6. The reconstruction method for a wind turbine manufacturing system based on digital twins according to any one of claims 1 to 4, characterized in that, The product indicators include production efficiency indicators, production cost indicators, and production quality indicators.
7. The reconstruction method for a wind turbine manufacturing system based on digital twins according to any one of claims 1 to 4, characterized in that, The process involves correcting the candidate process parameters in the candidate process parameter set based on the simulation results to obtain reconstructed process parameters, followed by: Based on the reconfigured process parameters, process adjustment instructions are constructed; The process adjustment instruction is sent to the wind turbine manufacturing system to instruct the wind turbine manufacturing system to produce according to the process adjustment instruction.

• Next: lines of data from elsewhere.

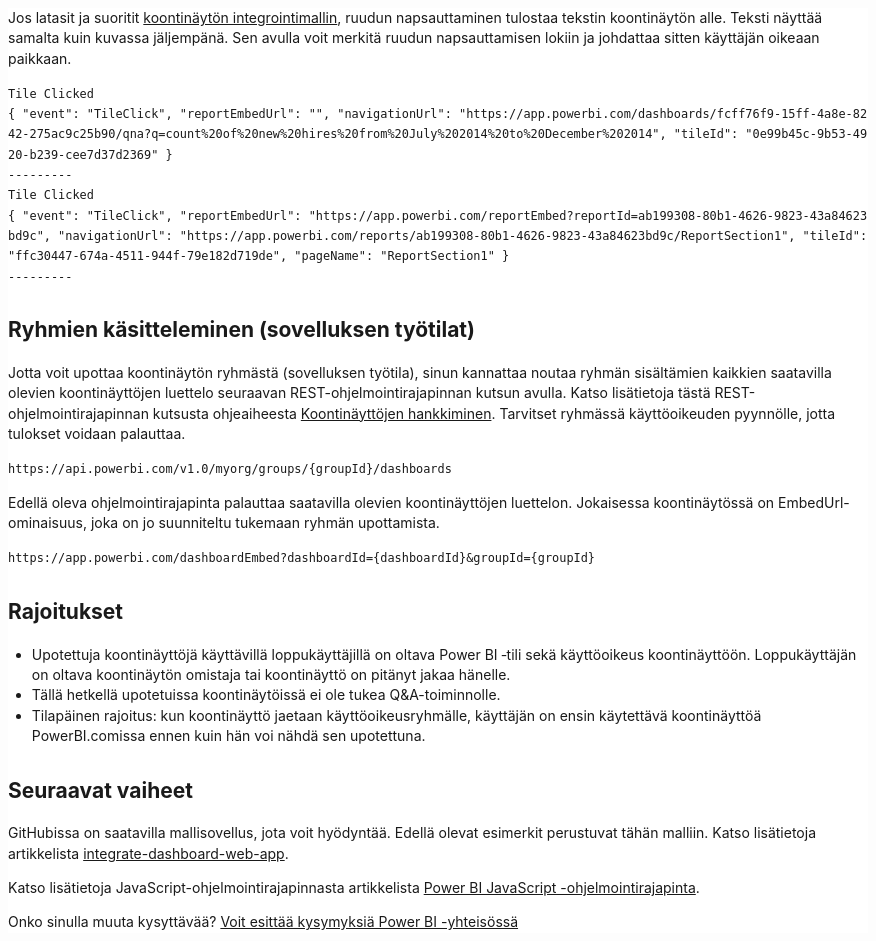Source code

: Jos latasit ja suoritit [koontinäytön integrointimallin](https://github.com/Microsoft/PowerBI-Developer-Samples/tree/master/PowerBI.com%20Integrate/integrate-dashboard-web-app), ruudun napsauttaminen tulostaa tekstin koontinäytön alle. Teksti näyttää samalta kuin kuvassa jäljempänä. Sen avulla voit merkitä ruudun napsauttamisen lokiin ja johdattaa sitten käyttäjän oikeaan paikkaan.

```
Tile Clicked
{ "event": "TileClick", "reportEmbedUrl": "", "navigationUrl": "https://app.powerbi.com/dashboards/fcff76f9-15ff-4a8e-8242-275ac9c25b90/qna?q=count%20of%20new%20hires%20from%20July%202014%20to%20December%202014", "tileId": "0e99b45c-9b53-4920-b239-cee7d37d2369" }
---------
Tile Clicked
{ "event": "TileClick", "reportEmbedUrl": "https://app.powerbi.com/reportEmbed?reportId=ab199308-80b1-4626-9823-43a84623bd9c", "navigationUrl": "https://app.powerbi.com/reports/ab199308-80b1-4626-9823-43a84623bd9c/ReportSection1", "tileId": "ffc30447-674a-4511-944f-79e182d719de", "pageName": "ReportSection1" }
---------
```

## <a name="working-with-groups-app-workspaces"></a>Ryhmien käsitteleminen (sovelluksen työtilat)
Jotta voit upottaa koontinäytön ryhmästä (sovelluksen työtila), sinun kannattaa noutaa ryhmän sisältämien kaikkien saatavilla olevien koontinäyttöjen luettelo seuraavan REST-ohjelmointirajapinnan kutsun avulla. Katso lisätietoja tästä REST-ohjelmointirajapinnan kutsusta ohjeaiheesta [Koontinäyttöjen hankkiminen](https://msdn.microsoft.com/library/mt465739.aspx). Tarvitset ryhmässä käyttöoikeuden pyynnölle, jotta tulokset voidaan palauttaa.

```
https://api.powerbi.com/v1.0/myorg/groups/{groupId}/dashboards
```

Edellä oleva ohjelmointirajapinta palauttaa saatavilla olevien koontinäyttöjen luettelon. Jokaisessa koontinäytössä on EmbedUrl-ominaisuus, joka on jo suunniteltu tukemaan ryhmän upottamista.

```
https://app.powerbi.com/dashboardEmbed?dashboardId={dashboardId}&groupId={groupId}
```

## <a name="limitations"></a>Rajoitukset
* Upotettuja koontinäyttöjä käyttävillä loppukäyttäjillä on oltava Power BI ‑tili sekä käyttöoikeus koontinäyttöön. Loppukäyttäjän on oltava koontinäytön omistaja tai koontinäyttö on pitänyt jakaa hänelle.
* Tällä hetkellä upotetuissa koontinäytöissä ei ole tukea Q&A-toiminnolle.
* Tilapäinen rajoitus: kun koontinäyttö jaetaan käyttöoikeusryhmälle, käyttäjän on ensin käytettävä koontinäyttöä PowerBI.comissa ennen kuin hän voi nähdä sen upotettuna.

## <a name="next-steps"></a>Seuraavat vaiheet
GitHubissa on saatavilla mallisovellus, jota voit hyödyntää. Edellä olevat esimerkit perustuvat tähän malliin. Katso lisätietoja artikkelista [integrate-dashboard-web-app](https://github.com/Microsoft/PowerBI-Developer-Samples/tree/master/User%20Owns%20Data/integrate-dashboard-web-app).

Katso lisätietoja JavaScript-ohjelmointirajapinnasta artikkelista [Power BI JavaScript -ohjelmointirajapinta](https://github.com/Microsoft/PowerBI-JavaScript).

Onko sinulla muuta kysyttävää? [Voit esittää kysymyksiä Power BI -yhteisössä](http://community.powerbi.com/)

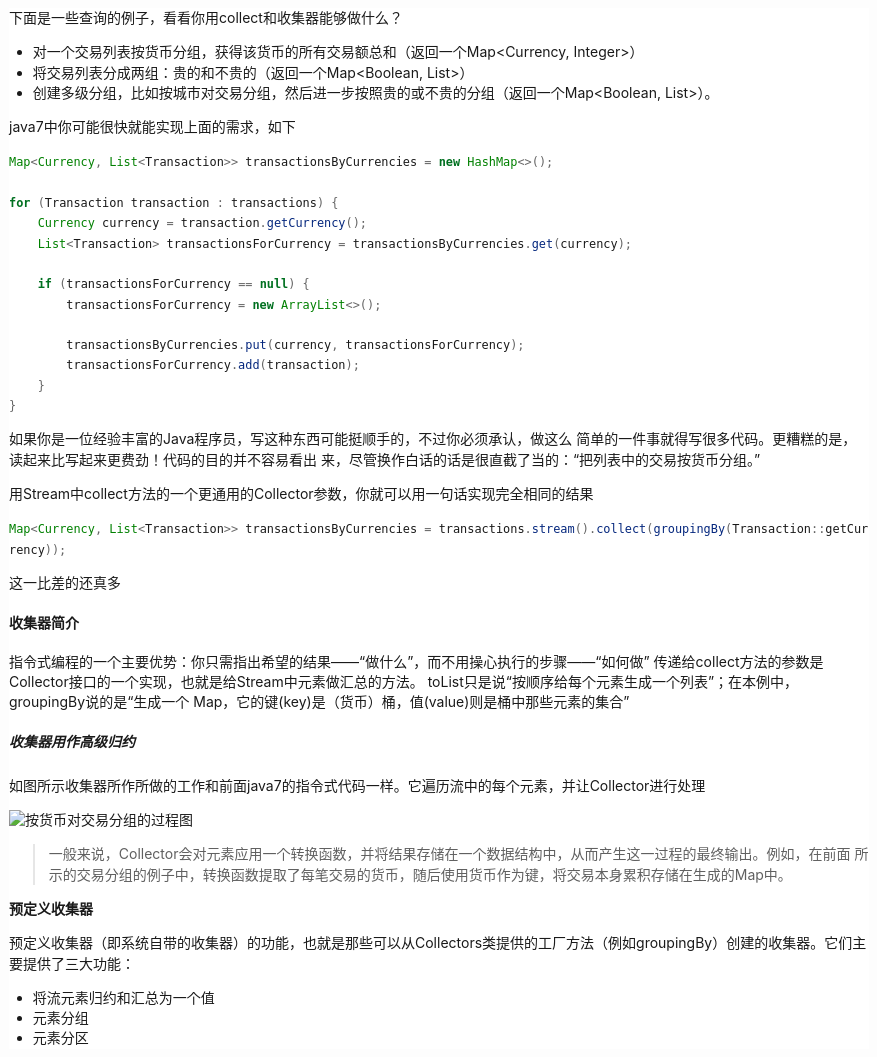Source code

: 下面是一些查询的例子，看看你用collect和收集器能够做什么？
- 对一个交易列表按货币分组，获得该货币的所有交易额总和（返回一个Map<Currency, Integer>）
- 将交易列表分成两组：贵的和不贵的（返回一个Map<Boolean, List<Transaction>>）
- 创建多级分组，比如按城市对交易分组，然后进一步按照贵的或不贵的分组（返回一个Map<Boolean, List<Transaction>>）。

java7中你可能很快就能实现上面的需求，如下

```java
Map<Currency, List<Transaction>> transactionsByCurrencies = new HashMap<>();

for (Transaction transaction : transactions) {
    Currency currency = transaction.getCurrency();
    List<Transaction> transactionsForCurrency = transactionsByCurrencies.get(currency); 
    
    if (transactionsForCurrency == null) { 
        transactionsForCurrency = new ArrayList<>();
        
        transactionsByCurrencies.put(currency, transactionsForCurrency);
        transactionsForCurrency.add(transaction); 
    }
}
```

如果你是一位经验丰富的Java程序员，写这种东西可能挺顺手的，不过你必须承认，做这么
简单的一件事就得写很多代码。更糟糕的是，读起来比写起来更费劲！代码的目的并不容易看出
来，尽管换作白话的话是很直截了当的：“把列表中的交易按货币分组。”

用Stream中collect方法的一个更通用的Collector参数，你就可以用一句话实现完全相同的结果

```java
Map<Currency, List<Transaction>> transactionsByCurrencies = transactions.stream().collect(groupingBy(Transaction::getCurrency));
```

这一比差的还真多



#### 收集器简介

指令式编程的一个主要优势：你只需指出希望的结果——“做什么”，而不用操心执行的步骤——“如何做”
传递给collect方法的参数是Collector接口的一个实现，也就是给Stream中元素做汇总的方法。
toList只是说“按顺序给每个元素生成一个列表”；在本例中，groupingBy说的是“生成一个
Map，它的键(key)是（货币）桶，值(value)则是桶中那些元素的集合”

##### 收集器用作高级归约

如图所示收集器所作所做的工作和前面java7的指令式代码一样。它遍历流中的每个元素，并让Collector进行处理

![按货币对交易分组的过程图](http://clevercoder.cn/blogs/image/20191116175744.png)

> 一般来说，Collector会对元素应用一个转换函数，并将结果存储在一个数据结构中，从而产生这一过程的最终输出。例如，在前面
  所示的交易分组的例子中，转换函数提取了每笔交易的货币，随后使用货币作为键，将交易本身累积存储在生成的Map中。
  
**预定义收集器**

预定义收集器（即系统自带的收集器）的功能，也就是那些可以从Collectors类提供的工厂方法（例如groupingBy）创建的收集器。它们主要提供了三大功能：
- 将流元素归约和汇总为一个值
- 元素分组
- 元素分区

8. A reconfiguration device for a wind turbine manufacturing system based on digital twins, characterized in that, include: The acquisition unit acquires historical product indicators corresponding to historical process parameters of the wind turbine manufacturing system. The function construction unit constructs a production prediction function between the product indicators and the process parameters of the wind turbine manufacturing system based on the historical process parameters and the historical product indicators. The optimization unit, with the goal of optimizing the product indicators, solves the production prediction function to obtain a set of alternative process parameters; The simulation unit inputs the set of alternative process parameters into the digital twin system for simulation and obtains simulation results. The reconstruction unit corrects the candidate process parameters in the candidate process parameter set based on the simulation results to obtain the reconstructed process parameters; The reconfiguration process parameters are applied to the wind turbine manufacturing system.
9. An electronic device comprising a memory, a processor, and a computer program stored in the memory and executable on the processor, characterized in that, When the processor executes the computer program, it implements the reconstruction method of the wind turbine manufacturing system based on digital twins as described in any one of claims 1 to 7.
10. A non-transitory computer-readable storage medium having a computer program stored thereon, characterized in that, When the computer program is executed by the processor, it implements the reconstruction method of the wind turbine manufacturing system based on digital twins as described in any one of claims 1 to 7.